The Priory Witham Academy is a mixed all-through school and sixth form located in Lincoln in the English county of Lincolnshire. The school educates pupils aged 3 to 18.

==History==
===Secondary modern school===
Building of the new secondary modern school was to be finished by August 1957. It opened in September 1957 as Boultham Moor Secondary Modern Girls School. It was officially opened on Monday April 28, 1958, with the Bishop of Lincoln, Kenneth Riches. There were twelve classrooms, four laboratories, two domestic science rooms, and rooms for needlework, art and general crafts. There were 480 places, to be extended to 600. It was built by Messrs FR Eccleshare Ltd.

The Foreign Secretary, Rab Butler, spoke at the school on Thursday 16 July 1964.

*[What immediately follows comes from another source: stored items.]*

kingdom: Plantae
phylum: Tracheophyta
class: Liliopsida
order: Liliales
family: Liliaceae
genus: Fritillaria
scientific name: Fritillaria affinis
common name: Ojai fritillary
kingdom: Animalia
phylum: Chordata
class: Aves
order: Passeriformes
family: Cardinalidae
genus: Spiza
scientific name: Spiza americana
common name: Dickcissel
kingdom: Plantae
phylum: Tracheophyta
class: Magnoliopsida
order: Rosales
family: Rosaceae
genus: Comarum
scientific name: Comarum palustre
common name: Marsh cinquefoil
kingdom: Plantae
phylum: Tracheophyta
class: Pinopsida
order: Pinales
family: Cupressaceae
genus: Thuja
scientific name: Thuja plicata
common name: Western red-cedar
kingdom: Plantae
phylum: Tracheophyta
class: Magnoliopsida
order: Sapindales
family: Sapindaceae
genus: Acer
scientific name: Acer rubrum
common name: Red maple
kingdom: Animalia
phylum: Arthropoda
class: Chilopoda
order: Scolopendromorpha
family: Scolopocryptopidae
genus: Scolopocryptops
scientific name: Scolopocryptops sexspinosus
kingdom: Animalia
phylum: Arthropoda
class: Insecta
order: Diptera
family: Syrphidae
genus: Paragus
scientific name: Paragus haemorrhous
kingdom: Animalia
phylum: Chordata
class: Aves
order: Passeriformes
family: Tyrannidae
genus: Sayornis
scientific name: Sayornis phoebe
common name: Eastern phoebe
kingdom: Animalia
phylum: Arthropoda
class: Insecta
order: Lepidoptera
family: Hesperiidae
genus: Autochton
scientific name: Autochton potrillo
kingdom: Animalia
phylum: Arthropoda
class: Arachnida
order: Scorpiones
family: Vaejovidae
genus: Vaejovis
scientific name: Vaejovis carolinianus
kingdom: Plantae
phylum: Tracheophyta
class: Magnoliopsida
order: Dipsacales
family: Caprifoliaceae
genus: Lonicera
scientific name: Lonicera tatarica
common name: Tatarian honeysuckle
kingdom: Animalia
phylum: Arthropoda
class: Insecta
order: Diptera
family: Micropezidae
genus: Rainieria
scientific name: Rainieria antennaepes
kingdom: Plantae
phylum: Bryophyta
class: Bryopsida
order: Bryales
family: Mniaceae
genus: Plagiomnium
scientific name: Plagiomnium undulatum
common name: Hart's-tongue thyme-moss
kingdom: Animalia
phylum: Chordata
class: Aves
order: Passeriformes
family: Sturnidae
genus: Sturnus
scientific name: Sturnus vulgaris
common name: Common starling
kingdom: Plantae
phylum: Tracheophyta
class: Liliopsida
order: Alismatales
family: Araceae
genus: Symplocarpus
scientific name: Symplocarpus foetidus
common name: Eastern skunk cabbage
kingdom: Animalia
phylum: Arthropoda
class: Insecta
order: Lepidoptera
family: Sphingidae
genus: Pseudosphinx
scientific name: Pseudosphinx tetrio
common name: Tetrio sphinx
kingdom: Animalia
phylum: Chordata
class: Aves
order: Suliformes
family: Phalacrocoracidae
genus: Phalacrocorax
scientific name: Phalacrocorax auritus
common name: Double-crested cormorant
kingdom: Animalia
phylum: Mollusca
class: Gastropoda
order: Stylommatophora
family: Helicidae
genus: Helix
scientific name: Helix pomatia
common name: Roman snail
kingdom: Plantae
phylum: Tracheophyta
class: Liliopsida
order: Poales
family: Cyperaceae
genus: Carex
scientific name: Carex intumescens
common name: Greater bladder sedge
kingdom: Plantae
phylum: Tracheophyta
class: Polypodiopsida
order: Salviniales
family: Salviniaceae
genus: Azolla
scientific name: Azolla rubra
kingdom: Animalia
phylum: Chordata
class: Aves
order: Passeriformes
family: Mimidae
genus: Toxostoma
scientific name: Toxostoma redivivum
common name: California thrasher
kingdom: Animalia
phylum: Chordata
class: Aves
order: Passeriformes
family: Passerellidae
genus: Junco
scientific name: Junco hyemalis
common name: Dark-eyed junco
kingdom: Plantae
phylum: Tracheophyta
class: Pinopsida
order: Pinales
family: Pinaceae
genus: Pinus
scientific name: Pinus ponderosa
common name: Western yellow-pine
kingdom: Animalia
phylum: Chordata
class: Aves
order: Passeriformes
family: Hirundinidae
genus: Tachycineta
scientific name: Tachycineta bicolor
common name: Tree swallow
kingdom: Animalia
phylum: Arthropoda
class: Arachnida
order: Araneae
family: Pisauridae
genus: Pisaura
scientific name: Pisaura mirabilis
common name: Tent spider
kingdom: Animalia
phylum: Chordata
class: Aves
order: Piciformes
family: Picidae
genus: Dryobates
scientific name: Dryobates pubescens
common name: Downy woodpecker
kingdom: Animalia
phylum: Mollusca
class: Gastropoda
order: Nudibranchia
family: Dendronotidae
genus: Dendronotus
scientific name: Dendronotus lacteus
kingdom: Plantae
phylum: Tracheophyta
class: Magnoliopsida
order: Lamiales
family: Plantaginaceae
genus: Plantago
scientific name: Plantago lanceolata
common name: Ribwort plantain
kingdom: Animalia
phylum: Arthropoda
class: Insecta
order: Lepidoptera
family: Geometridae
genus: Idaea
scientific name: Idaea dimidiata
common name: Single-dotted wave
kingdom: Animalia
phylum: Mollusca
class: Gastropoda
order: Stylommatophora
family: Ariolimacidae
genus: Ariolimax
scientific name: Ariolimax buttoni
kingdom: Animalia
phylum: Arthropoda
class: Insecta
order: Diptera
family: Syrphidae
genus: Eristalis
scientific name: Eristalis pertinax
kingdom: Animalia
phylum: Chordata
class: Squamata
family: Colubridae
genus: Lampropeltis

By 1974 it was planned to become the Boultham Moor Secondary School, a coeducational, for ages 12–18, with around 1000 children. In May 1972 it was to be called Ancaster High School from September 1972. There were 650 girls in 1972.

===Comprehensive===
It became the co-educational comprehensive Ancaster High School in 1974, with around 1000 on the roll. As Ancaster High School, it received some of the lowest GCSE results in England; other Lincolnshire secondary schools that had similar low GCSE results (resulting in the schools being merged) were the Tennyson High School, Mablethorpe (became part of the Louth Academy, with the Mablethorpe site closing in 2016) and the Skegness Earl of Scarbrough High School, which became St Clements College, then in 2010 became Skegness Academy. These three schools regularly had the lowest GCSE results in the county.

The Secretary of State for Education visited on Friday 18 June 1982, Sir Keith Joseph, before going on to Gainsborough.

===Academy===
The school was formed in September 2008 from the merger of Moorlands Infant School, Usher Junior School and Ancaster High School. As an academy the school is part of The Priory Federation of Academies Trust.

==Curriculum==
The Priory Witham Academy offers GCSEs, BTECs, OCR Nationals and City and Guilds courses as programmes of study for pupils, while students in the sixth form have the option to study from a range of A Levels and further BTEC and City and Guilds courses.